Normally, I really prefer not to get much attention on my birthday. I loathe restaurants that bring out a half dozen uniformed people who sing horrible renditions of something vaguely resembling a "happy birthday" sing. Part of my aversion is that I really have accepted getting older. In fact, I enjoy getting older. Maybe more on that later. Conversely, I am also not really getting that much older. I am only a day older than I was yesterday. I tend not to reflect on the past on my birthday, nor to divide my life into years demarcated by July 11th. The demarcations are really around the starts of significant phases, and sometimes I delineate on the relationships I have. In other words, I think of last year as the year I was with April. The two years before that were the "first" years back in Seattle. My birthday doesn't hold a lot of significance for me, cause I don't feel older and I don't use it to reflect really.
Usually, on my birthday, I try to get the hell out of town for a few days. I do this mostly so that I cannot be pestered by people wishing me a happy birthday. Get out of town and relax and take a load off. Which I will be doing this weekend.
But the odd thing this year is that I have received a lot of birthday wishes from friends and acquaintances. I usually get a card and sometimes a call from my mother. And some years Jason calls me up as early as he can to tell me I am a whole year older than him and then he laughs maniacally. I left my cell phone in Jason's truck last night. So I was pleasantly surprised to have 6 phone message when I got home. Five of them wishing me happy birthday. Plus three people (that I know of) dedicate Live Journal entries to my birthday. And Jason, in lieu of waking my ass up this morning, started a "Happy Birthday King Rat" thread on the Sea-Goth board which got a surprising number of people to chime in. Including one or two people I've never talked to in my life, except that we read each other's posts on that board. Jessica (and Shirley) sent me flowers at work today. Nice flowers. They arrived right after everything at work kind of went to shit for a few minutes. The flowers cheered me right up.
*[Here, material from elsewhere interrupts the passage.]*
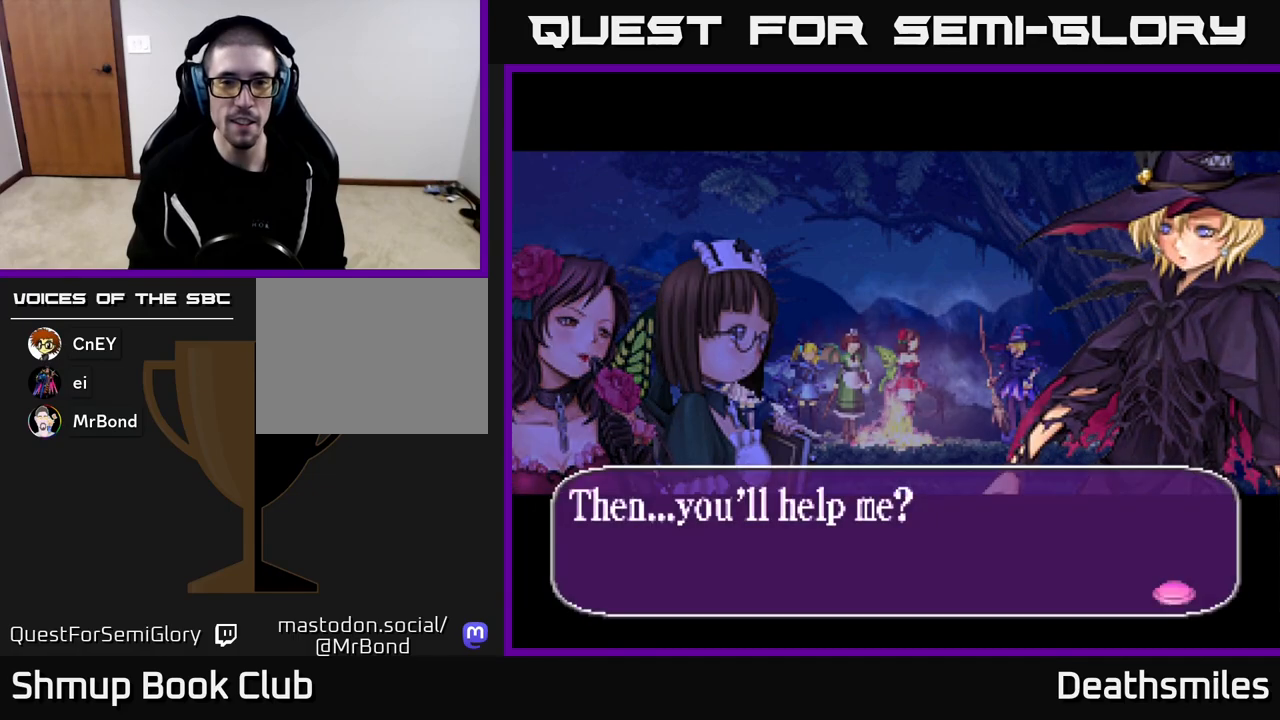
{"buttons": ["A"], "events": [[83, "A", "down"], [150, "A", "up"], [250, "A", "down"], [333, "A", "up"], [450, "A", "down"]]}
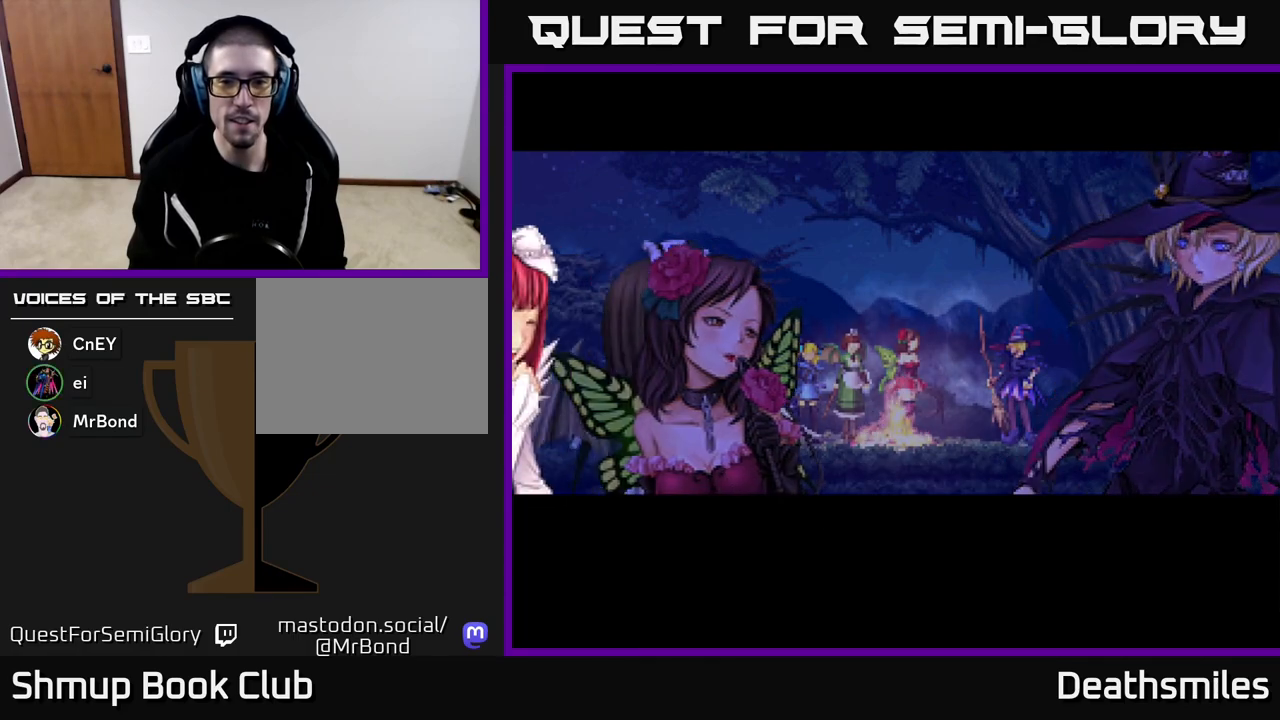
{"buttons": ["A"], "events": [[17, "A", "up"], [133, "A", "down"], [200, "A", "up"], [300, "A", "down"], [383, "A", "up"], [483, "A", "down"]]}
And the really odd thing is, I am content with this turn of events. I am not irritated. I am joyful and appreciative of the attention. Which is sea change in my attitude, and I didn't even expect it. A combination of that attitude change and all the wishes has, I think, made this my best birthday ever. And I haven't even had a party.
I've noted this in previously entries. Something is happening to me. I am coming out of a shell. A shell I didn't know I was in, and most of the time still don't believe I was or am in. And you know what??? It's fucking great!